#### [Passage]
■ ■ ■ ■ ■ ■ ■
All very low end questions but nice to know if anyone can help.


----------



## Mforster (Mar 27, 2019)

Not sure about Huesca area, I live in Extremadura area but I think there is a wide variety of goat and sheep dairy products here. Also what I noticed is that lots of products are gluten free (claim to be...). My experience to date is that cost of living (food and drinks) is cheaper than Northern Europe. Of course it depends on what you buy. (home brands or the bigger well known brands)


----------



## Poppyandnoodle (Jan 7, 2019)

Mforster said:


> Not sure about Huesca area, I live in Extremadura area but I think there is a wide variety of goat and sheep dairy products here. Also what I noticed is that lots of products are gluten free (claim to be...). My experience to date is that cost of living (food and drinks) is cheaper than Northern Europe. Of course it depends on what you buy. (home brands or the bigger well known brands)


That sounds great. 
Thanks for your quick reply.


----------



## ccm47 (Oct 15, 2013)

Generally staple foods are cheaper in Spain but since you have not said how much she lives off in the UK and people like different things it is difficult to say.

Why not just continue to give her the same allowance and let her spend that money freely? She almost certainly will need extras like a change of wardrobe, some books or English language magazines, perhaps she will want to visit other cities and need fares, go skiing or hiking in the Pyrenees with friends etc.

Queso de cabra (goats cheese) is on the normal cheese counter in supermarkets and on the markets. I am sorry I don't really know about non-dairy products, but Carrefour stock kitten milk on the ordinary pet shelves so I would be very surprised if they don't have non-bovine milk for humans too.


----------



## Poppyandnoodle (Jan 7, 2019)

ccm47 said:


> Generally staple foods are cheaper in Spain but since you have not said how much she lives off in the UK and people like different things it is difficult to say.
> 
> Why not just continue to give her the same allowance and let her spend that money freely? She almost certainly will need extras like a change of wardrobe, some books or English language magazines, perhaps she will want to visit other cities and need fares, go skiing or hiking in the Pyrenees with friends etc.
> 
> Queso de cabra (goats cheese) is on the normal cheese counter in supermarkets and on the markets. I am sorry I don't really know about non-dairy products, but Carrefour stock kitten milk on the ordinary pet shelves so I would be very surprised if they don't have non-bovine milk for humans too.


Thanks for your reply.
The plan is to leave her money the same as it is. With bank transfers being so easy she will soon shout if she runs low. 
She gets £30 a week at the moment and we send her extra as and when. Or on occasion she says she is okay and doesn’t need anything. She gets sent extra money so she can treat herself at any excuse and certainly when the exam passes come in. Her course is super tough so we celebrate the little things. Life shouldn’t be so hard in Spain as the difficult phase is behind her.


----------



## Alcalaina (Aug 6, 2010)

Lactose intolerance is much higher in Spain than it is in the UK. (Here's why.)

This means that non-dairy products such as soy milk are widely available everywhere. People put olive oil or margarine on their toast instead of butter. Even cakes and biscuits tend to be made with oil or lard rather than butter.
■ ■ ■ ■ ■ ■ ■
#### [Stated exercise 1]
List every line of the entries that contains the string "appoggiatura". Case counts.
The thread and the entries come from unrelated sources.

#### [Extracted material]
■ ■ ■ ■ ■ ■ ■
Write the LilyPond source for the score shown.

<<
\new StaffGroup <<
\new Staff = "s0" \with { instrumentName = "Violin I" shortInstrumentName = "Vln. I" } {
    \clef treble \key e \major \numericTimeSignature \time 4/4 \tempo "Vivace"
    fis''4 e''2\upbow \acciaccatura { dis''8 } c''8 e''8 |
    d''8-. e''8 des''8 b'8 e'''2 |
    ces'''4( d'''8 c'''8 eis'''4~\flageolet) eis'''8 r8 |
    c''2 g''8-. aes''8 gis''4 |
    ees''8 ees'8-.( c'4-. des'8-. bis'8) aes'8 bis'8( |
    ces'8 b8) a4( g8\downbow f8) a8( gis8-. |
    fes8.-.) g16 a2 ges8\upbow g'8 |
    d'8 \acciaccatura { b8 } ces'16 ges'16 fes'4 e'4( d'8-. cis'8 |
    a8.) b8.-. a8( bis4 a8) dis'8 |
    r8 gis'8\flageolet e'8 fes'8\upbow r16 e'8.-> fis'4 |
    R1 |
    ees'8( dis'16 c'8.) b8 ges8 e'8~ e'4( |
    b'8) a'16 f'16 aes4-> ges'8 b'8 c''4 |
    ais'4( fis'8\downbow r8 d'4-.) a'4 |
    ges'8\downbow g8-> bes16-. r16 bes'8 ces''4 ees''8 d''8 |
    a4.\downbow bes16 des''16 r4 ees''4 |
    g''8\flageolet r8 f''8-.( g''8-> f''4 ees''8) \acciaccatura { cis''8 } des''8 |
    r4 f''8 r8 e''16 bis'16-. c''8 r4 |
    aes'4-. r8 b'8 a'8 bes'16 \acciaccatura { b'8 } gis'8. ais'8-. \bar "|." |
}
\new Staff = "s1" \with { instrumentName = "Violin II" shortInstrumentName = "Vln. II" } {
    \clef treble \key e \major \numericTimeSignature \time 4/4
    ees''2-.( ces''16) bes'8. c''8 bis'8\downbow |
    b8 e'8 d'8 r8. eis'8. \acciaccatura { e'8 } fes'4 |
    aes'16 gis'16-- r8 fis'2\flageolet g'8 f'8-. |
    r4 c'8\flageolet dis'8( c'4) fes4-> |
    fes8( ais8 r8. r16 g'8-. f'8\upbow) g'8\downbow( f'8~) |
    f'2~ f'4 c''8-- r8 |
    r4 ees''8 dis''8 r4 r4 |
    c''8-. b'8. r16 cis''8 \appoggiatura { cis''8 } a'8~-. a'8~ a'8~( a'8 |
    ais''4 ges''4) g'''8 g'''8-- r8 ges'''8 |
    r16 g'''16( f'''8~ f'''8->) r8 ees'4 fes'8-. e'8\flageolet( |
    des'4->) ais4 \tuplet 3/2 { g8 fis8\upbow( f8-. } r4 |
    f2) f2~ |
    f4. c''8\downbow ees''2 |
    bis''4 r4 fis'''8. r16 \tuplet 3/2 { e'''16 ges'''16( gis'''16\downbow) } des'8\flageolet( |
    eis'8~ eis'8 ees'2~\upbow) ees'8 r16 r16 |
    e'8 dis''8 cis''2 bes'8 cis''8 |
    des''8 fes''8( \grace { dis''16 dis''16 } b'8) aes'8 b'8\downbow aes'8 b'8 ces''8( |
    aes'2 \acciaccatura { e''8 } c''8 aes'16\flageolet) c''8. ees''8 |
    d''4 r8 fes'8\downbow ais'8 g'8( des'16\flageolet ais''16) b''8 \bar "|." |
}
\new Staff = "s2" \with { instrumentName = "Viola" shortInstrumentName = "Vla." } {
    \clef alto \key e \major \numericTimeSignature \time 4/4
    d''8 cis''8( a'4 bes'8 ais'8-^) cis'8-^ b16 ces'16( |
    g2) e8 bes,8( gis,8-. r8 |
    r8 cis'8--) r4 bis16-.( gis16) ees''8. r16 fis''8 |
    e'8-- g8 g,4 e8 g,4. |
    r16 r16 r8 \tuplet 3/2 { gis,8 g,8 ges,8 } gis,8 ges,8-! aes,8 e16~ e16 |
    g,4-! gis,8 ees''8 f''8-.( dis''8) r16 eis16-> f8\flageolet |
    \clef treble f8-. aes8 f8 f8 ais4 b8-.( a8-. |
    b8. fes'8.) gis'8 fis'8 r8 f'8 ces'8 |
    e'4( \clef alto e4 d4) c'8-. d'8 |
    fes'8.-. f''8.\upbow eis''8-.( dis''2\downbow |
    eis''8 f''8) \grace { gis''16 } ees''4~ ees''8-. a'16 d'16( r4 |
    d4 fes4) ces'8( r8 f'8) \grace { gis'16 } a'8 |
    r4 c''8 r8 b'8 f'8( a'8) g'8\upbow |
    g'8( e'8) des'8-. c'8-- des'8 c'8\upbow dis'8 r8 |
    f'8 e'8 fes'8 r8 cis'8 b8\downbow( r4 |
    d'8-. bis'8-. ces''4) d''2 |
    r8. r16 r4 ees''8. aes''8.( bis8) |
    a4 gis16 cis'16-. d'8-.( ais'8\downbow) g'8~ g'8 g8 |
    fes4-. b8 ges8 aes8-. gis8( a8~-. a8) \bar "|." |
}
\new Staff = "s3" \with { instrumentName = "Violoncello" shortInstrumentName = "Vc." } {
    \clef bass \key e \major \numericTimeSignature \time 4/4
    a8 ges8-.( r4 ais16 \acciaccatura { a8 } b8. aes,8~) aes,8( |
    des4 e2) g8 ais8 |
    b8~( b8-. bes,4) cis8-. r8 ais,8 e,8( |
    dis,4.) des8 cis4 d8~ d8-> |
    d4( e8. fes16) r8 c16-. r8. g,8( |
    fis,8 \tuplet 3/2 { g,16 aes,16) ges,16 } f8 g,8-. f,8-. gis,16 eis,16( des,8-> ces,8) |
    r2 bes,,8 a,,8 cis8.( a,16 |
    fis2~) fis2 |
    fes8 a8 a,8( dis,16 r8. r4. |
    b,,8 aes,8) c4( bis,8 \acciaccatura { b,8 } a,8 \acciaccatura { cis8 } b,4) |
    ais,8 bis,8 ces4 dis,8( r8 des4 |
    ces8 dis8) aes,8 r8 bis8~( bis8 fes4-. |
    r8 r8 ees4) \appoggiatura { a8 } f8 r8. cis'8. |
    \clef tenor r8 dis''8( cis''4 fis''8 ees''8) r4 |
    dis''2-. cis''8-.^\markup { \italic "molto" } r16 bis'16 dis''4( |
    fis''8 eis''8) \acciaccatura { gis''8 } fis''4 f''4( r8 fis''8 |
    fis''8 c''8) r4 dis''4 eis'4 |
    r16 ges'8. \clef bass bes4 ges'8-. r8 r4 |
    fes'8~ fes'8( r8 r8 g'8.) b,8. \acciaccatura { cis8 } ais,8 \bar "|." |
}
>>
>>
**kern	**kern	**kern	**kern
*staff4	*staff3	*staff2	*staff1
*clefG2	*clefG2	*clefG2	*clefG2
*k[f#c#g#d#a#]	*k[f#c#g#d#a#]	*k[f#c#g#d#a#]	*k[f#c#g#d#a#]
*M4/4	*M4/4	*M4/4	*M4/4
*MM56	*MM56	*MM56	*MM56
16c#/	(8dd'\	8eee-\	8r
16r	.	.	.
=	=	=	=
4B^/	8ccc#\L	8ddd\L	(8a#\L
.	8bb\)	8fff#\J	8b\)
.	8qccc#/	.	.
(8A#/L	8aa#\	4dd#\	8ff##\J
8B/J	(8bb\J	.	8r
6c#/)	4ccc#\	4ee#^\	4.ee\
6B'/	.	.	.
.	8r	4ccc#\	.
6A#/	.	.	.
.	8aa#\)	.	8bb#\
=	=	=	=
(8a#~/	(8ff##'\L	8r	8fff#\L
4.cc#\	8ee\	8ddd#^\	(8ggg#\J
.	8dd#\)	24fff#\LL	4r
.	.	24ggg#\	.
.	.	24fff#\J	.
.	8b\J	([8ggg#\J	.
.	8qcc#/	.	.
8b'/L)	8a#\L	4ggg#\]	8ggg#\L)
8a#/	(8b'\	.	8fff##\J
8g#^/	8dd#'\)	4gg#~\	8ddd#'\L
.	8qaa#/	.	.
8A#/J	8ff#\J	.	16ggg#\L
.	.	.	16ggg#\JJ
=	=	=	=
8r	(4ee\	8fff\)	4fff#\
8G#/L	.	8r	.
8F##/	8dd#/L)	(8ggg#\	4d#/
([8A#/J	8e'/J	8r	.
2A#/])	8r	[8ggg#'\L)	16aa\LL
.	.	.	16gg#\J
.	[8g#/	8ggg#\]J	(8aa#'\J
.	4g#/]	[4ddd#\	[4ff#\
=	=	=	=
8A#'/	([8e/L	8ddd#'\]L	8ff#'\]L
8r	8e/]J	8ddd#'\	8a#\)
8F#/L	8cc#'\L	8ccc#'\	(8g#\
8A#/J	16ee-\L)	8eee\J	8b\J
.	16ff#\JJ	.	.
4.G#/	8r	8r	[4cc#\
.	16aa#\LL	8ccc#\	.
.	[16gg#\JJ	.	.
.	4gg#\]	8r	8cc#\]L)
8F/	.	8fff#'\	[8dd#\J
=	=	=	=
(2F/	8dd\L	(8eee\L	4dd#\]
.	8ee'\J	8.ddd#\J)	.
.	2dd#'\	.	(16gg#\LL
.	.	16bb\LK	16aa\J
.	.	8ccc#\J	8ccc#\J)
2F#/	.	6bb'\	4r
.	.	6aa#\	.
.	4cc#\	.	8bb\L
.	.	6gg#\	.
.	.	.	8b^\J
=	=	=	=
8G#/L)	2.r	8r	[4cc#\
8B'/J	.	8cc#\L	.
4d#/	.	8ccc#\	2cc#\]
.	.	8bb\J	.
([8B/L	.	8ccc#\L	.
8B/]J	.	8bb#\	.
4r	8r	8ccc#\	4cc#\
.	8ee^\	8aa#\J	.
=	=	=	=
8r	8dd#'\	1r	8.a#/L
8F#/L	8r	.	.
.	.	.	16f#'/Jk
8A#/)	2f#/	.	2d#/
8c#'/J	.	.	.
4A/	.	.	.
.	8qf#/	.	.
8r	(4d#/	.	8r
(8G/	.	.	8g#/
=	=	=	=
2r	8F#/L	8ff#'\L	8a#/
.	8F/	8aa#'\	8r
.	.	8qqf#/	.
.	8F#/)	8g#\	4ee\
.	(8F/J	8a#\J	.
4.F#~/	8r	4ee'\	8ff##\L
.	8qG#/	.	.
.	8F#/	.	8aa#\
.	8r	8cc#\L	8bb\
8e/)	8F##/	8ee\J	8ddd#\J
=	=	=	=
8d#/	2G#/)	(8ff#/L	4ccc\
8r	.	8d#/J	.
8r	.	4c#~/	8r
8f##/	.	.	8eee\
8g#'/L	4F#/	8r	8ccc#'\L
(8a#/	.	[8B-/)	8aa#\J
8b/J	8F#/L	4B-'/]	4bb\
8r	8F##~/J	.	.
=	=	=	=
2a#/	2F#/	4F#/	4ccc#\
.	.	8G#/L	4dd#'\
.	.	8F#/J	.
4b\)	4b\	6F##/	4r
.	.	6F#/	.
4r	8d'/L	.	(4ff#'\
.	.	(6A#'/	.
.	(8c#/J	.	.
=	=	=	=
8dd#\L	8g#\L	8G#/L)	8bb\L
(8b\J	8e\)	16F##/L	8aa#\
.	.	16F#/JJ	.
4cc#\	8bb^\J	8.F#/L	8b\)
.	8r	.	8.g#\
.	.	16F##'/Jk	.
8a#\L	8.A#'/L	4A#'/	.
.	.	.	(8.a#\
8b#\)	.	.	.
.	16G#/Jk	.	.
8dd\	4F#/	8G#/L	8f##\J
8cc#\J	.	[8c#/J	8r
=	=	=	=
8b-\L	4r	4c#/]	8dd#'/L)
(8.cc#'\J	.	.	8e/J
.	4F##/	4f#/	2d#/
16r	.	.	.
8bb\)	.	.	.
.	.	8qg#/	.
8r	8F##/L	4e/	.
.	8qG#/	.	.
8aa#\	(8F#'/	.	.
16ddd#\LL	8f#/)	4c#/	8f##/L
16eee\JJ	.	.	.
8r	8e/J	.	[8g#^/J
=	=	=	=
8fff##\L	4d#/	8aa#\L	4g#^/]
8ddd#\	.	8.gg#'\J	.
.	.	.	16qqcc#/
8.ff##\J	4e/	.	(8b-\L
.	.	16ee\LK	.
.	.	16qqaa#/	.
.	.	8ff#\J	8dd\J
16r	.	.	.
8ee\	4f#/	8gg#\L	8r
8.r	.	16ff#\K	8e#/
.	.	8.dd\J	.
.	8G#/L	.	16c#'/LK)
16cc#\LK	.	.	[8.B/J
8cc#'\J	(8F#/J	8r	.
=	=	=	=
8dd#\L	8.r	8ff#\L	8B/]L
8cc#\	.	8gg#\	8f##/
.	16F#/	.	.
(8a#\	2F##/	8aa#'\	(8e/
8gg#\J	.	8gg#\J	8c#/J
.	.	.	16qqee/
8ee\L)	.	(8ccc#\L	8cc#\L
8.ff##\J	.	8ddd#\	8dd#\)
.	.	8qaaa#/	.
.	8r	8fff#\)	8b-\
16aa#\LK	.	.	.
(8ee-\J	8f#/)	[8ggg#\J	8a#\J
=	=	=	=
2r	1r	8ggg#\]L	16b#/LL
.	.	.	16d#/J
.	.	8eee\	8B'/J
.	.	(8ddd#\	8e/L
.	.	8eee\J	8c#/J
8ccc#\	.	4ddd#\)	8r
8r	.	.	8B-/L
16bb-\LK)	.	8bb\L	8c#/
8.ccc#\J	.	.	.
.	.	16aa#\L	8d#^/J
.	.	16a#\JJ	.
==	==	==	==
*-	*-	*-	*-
■ ■ ■ ■ ■ ■ ■
#### [Stated exercise 2]
In the thread, where does Carrefour stock kitten milk?

#### [Worked solution 1]
    c''8-. b'8. r16 cis''8 \appoggiatura { cis''8 } a'8~-. a'8~ a'8~( a'8 |
    r8 r8 ees4) \appoggiatura { a8 } f8 r8. cis'8. |

#### [Worked solution 2]
On the ordinary pet shelves.